Abstract

Introduction The goal of this chapter is to present what is currently known about expert performance in sport. Research on expert performance in sport is a relatively recent area of inquiry covering only the last 30 years. Our view of its evolution is that there have been three overlapping phases in its development. During the 1970s and 1980s much of sport research employed recipient paradigms popular within experimental and cognitive psychology. Typical research of this time involved testing skilled and less-skilled or novice groups of athletes on sport-specific tests of recall and recognition, temporal and spatial occlusion of visual information, and anticipation (Abernethy, Thomas, & Thomas, 1993; Starkes, Helsen, & Jack, 2000).
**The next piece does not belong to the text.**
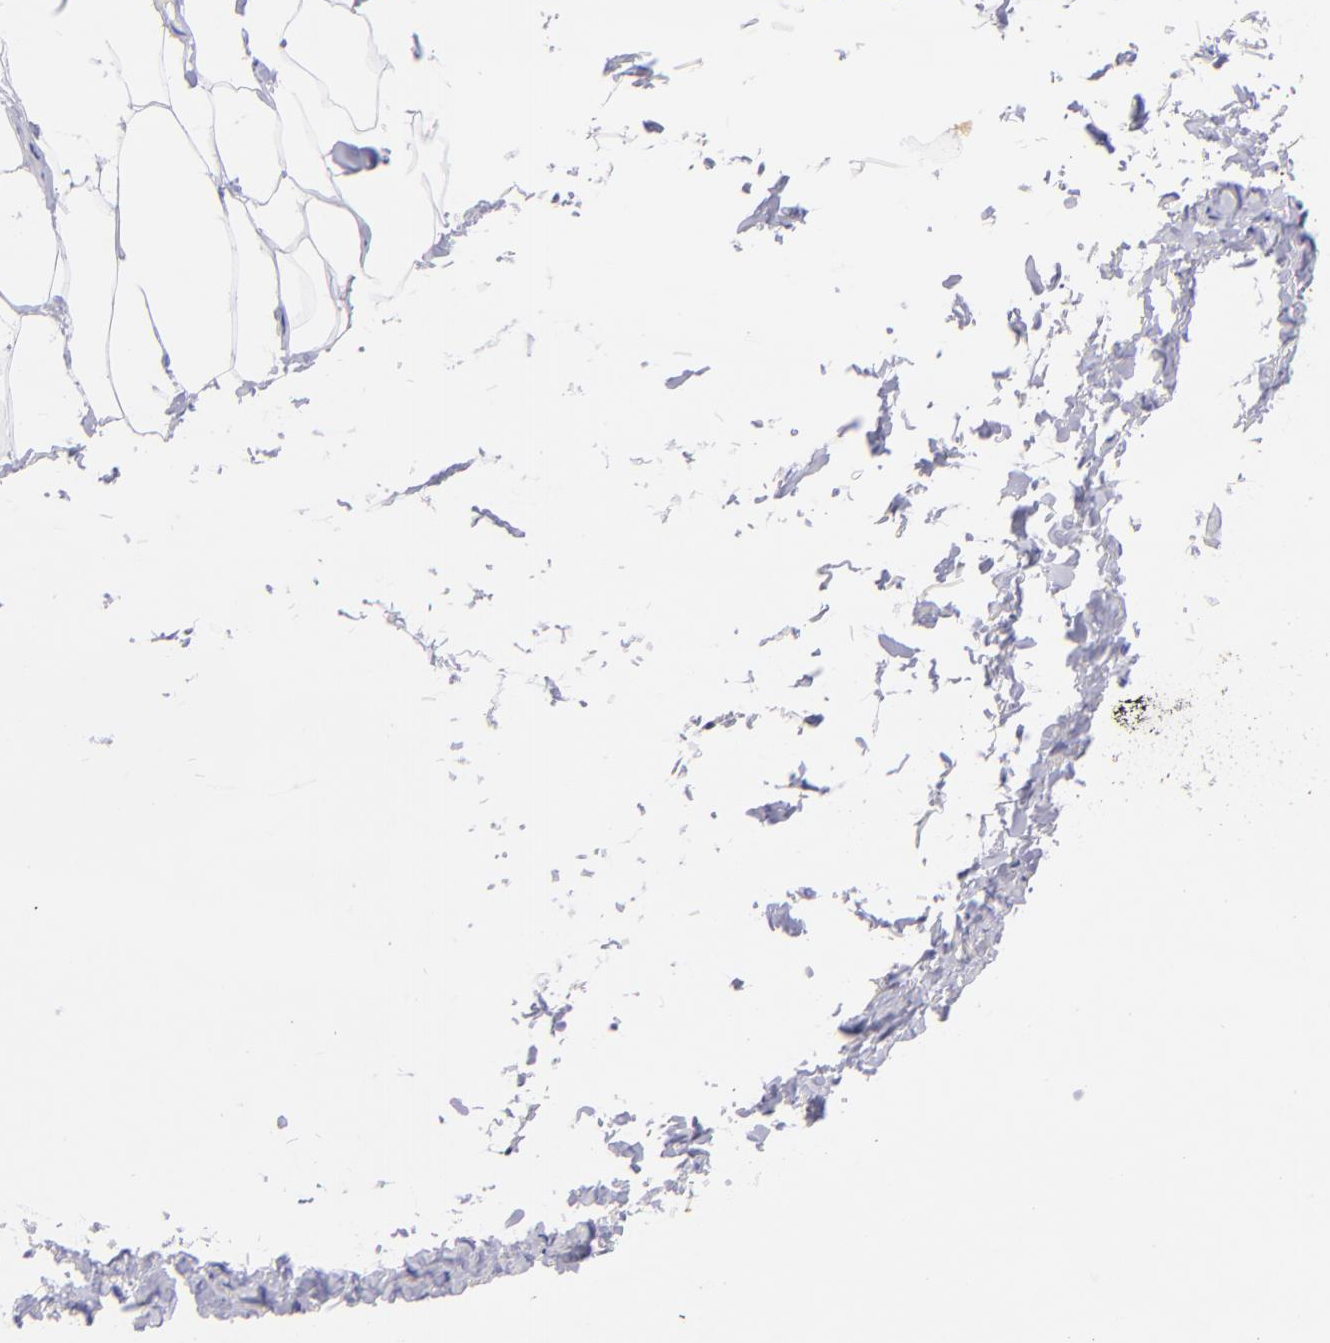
{"staining": {"intensity": "negative", "quantity": "none", "location": "none"}, "tissue": "adipose tissue", "cell_type": "Adipocytes", "image_type": "normal", "snomed": [{"axis": "morphology", "description": "Normal tissue, NOS"}, {"axis": "topography", "description": "Soft tissue"}, {"axis": "topography", "description": "Peripheral nerve tissue"}], "caption": "Immunohistochemistry histopathology image of unremarkable human adipose tissue stained for a protein (brown), which reveals no expression in adipocytes.", "gene": "CNP", "patient": {"sex": "female", "age": 68}}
Again, following general trends in psychology verbal-protocol analyses of expert athletes were also published (Chiesi, Spilich, & Voss, 1979; McPherson, 1993a). At the end of the 1980s and early in the 1990s, developments in the recording and analyses of eye movements (Goulet, Bard, & Fleury, 1989; Vickers, 1992) and kinematic data (Carnahan, 1993) made it feasible to examine the eye movements of expert performers in contrast with less-skilled individuals to determine what athletes focused on and how their eye-movement patterns differed from less-skilled athletes (for reviews see Starkes et al., 2000; Williams, Davids, &Williams, 1999). The focus until the 1990s was largely perceptual-cognitive and aimed at establishing where differences existed between experts and novices within a particular sport domain.